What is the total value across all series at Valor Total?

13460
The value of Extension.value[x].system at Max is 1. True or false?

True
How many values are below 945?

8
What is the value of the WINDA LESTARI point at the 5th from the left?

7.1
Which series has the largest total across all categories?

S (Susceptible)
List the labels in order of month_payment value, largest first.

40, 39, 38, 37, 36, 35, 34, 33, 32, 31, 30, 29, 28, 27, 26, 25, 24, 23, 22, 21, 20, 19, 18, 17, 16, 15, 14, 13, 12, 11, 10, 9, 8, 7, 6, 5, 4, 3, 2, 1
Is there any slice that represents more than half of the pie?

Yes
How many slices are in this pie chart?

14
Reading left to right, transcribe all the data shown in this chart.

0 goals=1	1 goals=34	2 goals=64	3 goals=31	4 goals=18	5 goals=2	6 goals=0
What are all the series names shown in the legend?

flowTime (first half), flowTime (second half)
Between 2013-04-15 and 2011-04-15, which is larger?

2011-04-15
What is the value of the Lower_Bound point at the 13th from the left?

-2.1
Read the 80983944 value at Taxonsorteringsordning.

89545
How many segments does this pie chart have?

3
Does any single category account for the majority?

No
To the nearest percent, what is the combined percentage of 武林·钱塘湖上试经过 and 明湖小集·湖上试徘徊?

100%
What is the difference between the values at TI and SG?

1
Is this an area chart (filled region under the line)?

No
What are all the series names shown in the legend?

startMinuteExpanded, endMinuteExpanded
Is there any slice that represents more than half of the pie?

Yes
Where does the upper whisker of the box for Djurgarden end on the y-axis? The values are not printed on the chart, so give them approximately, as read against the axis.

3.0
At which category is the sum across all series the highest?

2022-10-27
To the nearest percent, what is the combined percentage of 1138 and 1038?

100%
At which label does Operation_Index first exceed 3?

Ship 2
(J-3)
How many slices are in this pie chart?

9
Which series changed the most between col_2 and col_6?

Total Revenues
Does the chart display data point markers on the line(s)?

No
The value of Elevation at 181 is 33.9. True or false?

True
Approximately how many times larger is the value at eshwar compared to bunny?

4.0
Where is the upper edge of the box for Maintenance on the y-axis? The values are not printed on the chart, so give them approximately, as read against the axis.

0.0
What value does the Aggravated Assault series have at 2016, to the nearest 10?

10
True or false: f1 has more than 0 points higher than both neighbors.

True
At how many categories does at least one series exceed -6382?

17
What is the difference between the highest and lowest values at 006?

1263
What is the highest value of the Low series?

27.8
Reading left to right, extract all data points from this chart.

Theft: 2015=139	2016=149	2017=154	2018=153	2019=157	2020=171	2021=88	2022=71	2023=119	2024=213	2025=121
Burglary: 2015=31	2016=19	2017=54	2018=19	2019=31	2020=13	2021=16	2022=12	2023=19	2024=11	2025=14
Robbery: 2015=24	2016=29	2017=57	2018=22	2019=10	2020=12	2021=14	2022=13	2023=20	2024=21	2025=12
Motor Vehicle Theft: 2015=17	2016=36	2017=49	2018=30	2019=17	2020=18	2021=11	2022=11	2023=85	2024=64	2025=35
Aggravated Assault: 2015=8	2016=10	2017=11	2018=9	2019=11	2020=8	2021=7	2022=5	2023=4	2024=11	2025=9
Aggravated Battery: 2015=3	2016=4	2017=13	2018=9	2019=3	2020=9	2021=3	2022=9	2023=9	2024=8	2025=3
···
What the task requires —
Please reproduce the listing above, unchanged, from the line with "flowTime (first half), flowTime (second half)" to the line with "武林·钱塘湖上试经过 and 明湖小集·湖上试徘徊?", including both of those lines.

Response for this exercise —
flowTime (first half), flowTime (second half)
Between 2013-04-15 and 2011-04-15, which is larger?

2011-04-15
What is the value of the Lower_Bound point at the 13th from the left?

-2.1
Read the 80983944 value at Taxonsorteringsordning.

89545
How many segments does this pie chart have?

3
Does any single category account for the majority?

No
To the nearest percent, what is the combined percentage of 武林·钱塘湖上试经过 and 明湖小集·湖上试徘徊?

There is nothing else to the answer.